A leur niveau de vie, aux belles inventions ?
A leur agriculture ou à leur industrie ?
A leurs grands politiques, à leurs démocraties ?
Vous êtes dans l'erreur : ce qui fait leur aura,
Que dans chaque pays, le peuple l'aimera,
Ce sera le renom du foute national
Qui fera dans le monde un pays capital.
Mieux que ses sous-marins, mieux que ses porte-avions,
Il vendra ses joueurs, ses coupes et ses fanions !
Moins chère que LA bombe, une équipe championne,
De la gloire d'un peuple en brandit la couronne.
Alors, laissez tomber les thèses didactiques,
Les grèves et élections, les partis politiques.
Suivez plutôt le foute et l'humeur des joueurs,
Leurs lectures et loisirs, leurs manies, leur labeur,
Entrainements d'enfer, avec crampes et horions,
Drames et vague à l'âme, envies, chagrins, passions…
Pour leurs anniversaires, ayez plein d'attentions,
Etudiez bien leurs goûts, leurs hautes distractions,
Leurs vacances ? Assez zen ? Sont-ils assez repus ?
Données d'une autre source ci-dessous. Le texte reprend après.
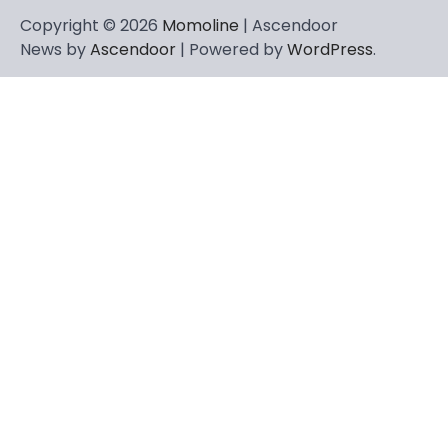
Copyright © 2026
Momoline
| Ascendoor
News by
Ascendoor
| Powered by
WordPress
.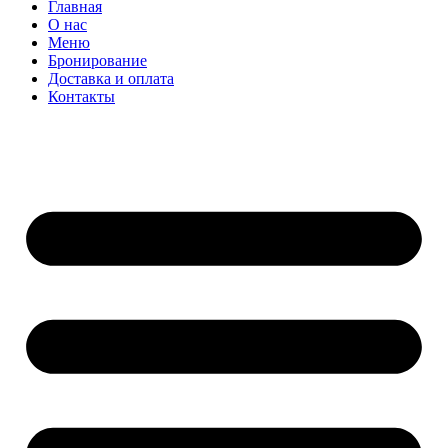
Главная
О нас
Меню
Бронирование
Доставка и оплата
Контакты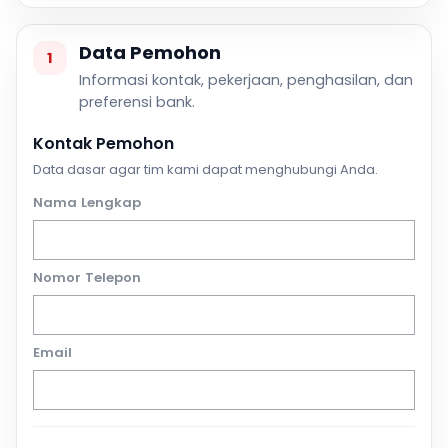
Data Pemohon
1
Informasi kontak, pekerjaan, penghasilan, dan
preferensi bank.
Kontak Pemohon
Data dasar agar tim kami dapat menghubungi Anda.
Nama Lengkap
Nomor Telepon
Email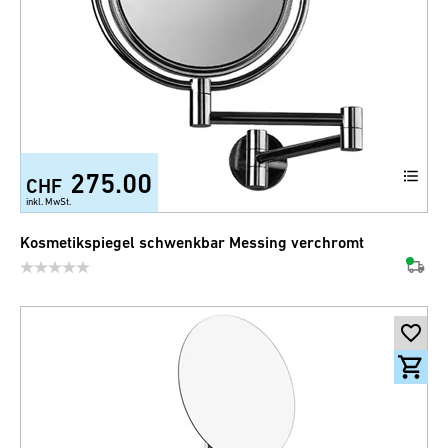
275.00
CHF
inkl. MwSt.
Kosmetikspiegel schwenkbar Messing verchromt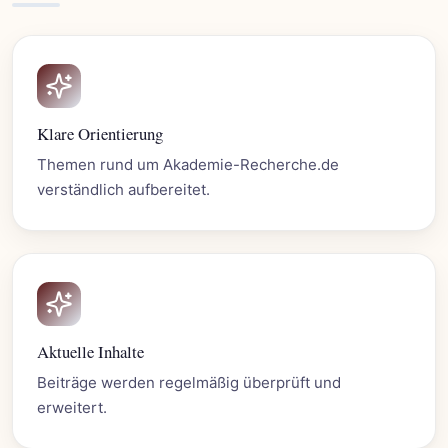
Klare Orientierung
Themen rund um Akademie-Recherche.de
verständlich aufbereitet.
Aktuelle Inhalte
Beiträge werden regelmäßig überprüft und
erweitert.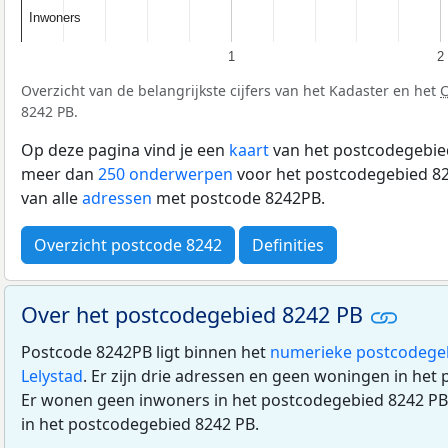
Inwoners
Inwoners
1
2
Overzicht van de belangrijkste cijfers van het Kadaster en het
8242 PB.
Op deze pagina vind je een
kaart
van het postcodegebied
meer dan
250 onderwerpen
voor het postcodegebied 82
van alle
adressen
met postcode 8242PB.
Overzicht postcode 8242
Definities
Over het postcodegebied 8242 PB
Postcode 8242PB ligt binnen het
numerieke postcodege
Lelystad
. Er zijn drie adressen en geen woningen in het
Er wonen geen inwoners in het postcodegebied 8242 PB.
in het postcodegebied 8242 PB.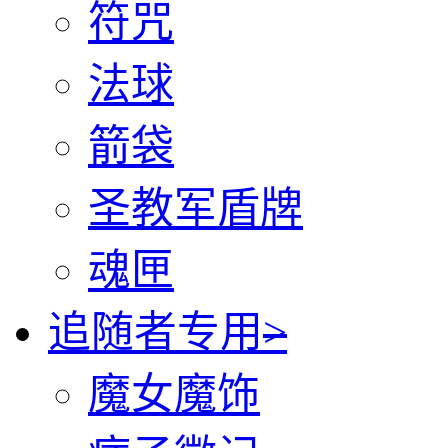
符咒
法球
箭袋
圣教军盾牌
魂匣
追随者专用
>
魔女魔饰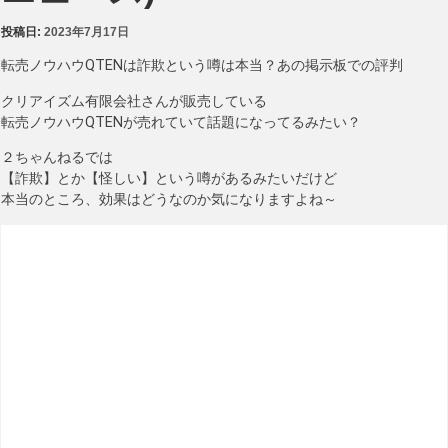
投稿日:
2023年7月17日
転売ノウハウQTENは詐欺という噂は本当？あの掲示板での評判
クリアイズム有限会社さんが販売している
転売ノウハウQTENが売れていて話題になってるみたい？
２ちゃんねるでは
【詐欺】とか【怪しい】という噂があるみたいだけど
本当のところ、効果はどうなのか気になりますよね～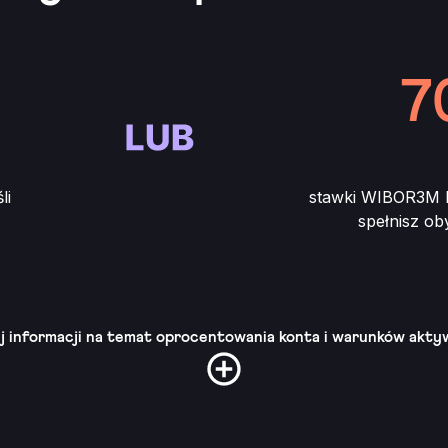
7
li
stawki WIBOR3M l
spełnisz ob
j informacji na temat oprocentowania konta i warunków akty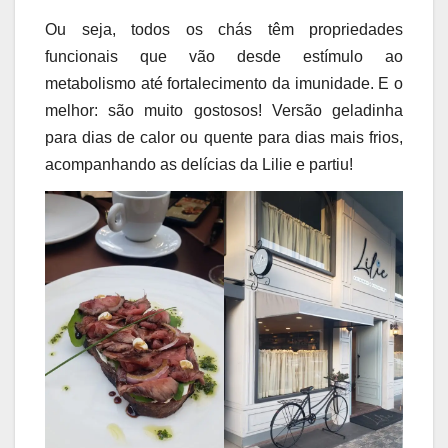
Ou seja, todos os chás têm propriedades
funcionais que vão desde estímulo ao
metabolismo até fortalecimento da imunidade. E o
melhor: são muito gostosos! Versão geladinha
para dias de calor ou quente para dias mais frios,
acompanhando as delícias da Lilie e partiu!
Tous faits fondamentaux pour voir marquer des buts.
Car leur moral fragile est de nos jours, sans doute,
Le meilleur argument d'une équipe de foute.
J'entends tel avant-centre évoquant sa grand-mère,
Cet ailier droit touchant parlant de son grand frère,
Ce joueur « hollandiste » dans sa belle colère,
Et ce goal brésilien qui adore la bière !
Ou bien cet espagnol risquant de divorcer
Parce que du ballon, sa femme en a assez !
C'est mieux que du Verlaine et me tire des larmes !
Pour ce sport, c'est si beau, que les âmes se charment !
Je ne lis plus Hegel, Stéphan Zweig ou Flaubert :
A ces grands romanciers, l'Equipe je préfère.
J'ai jeté mes Nothomb, d'Ormesson, Beigbeder,
Du Dieu foute, à présent, je veux voir les mystères !
Pensons à nos champions ; il faut qu'ils se délassent.
Sont-ils bien protégés, isolés de la masse ?
Sont-ils bien reposés ? Et nourris ? Et logés ?
Ne sont-ils pas stressés, surmenés ou inquiets ?
On oublie les impôts, les modernisations,
Les déficits, la dette et la spéculation.
Le foute est donc la clef pour résoudre les crises,
Les putschs et les faillites ou les grèves qui nuisent :
Envoyer nos ministres à des stages de foute,
Leur apprendrait comment éviter la déroute.
S'ils voulaient bien se mettre aux chaussures à crampons,
Leurs cendres à eux aussi , iraient au Panthéon.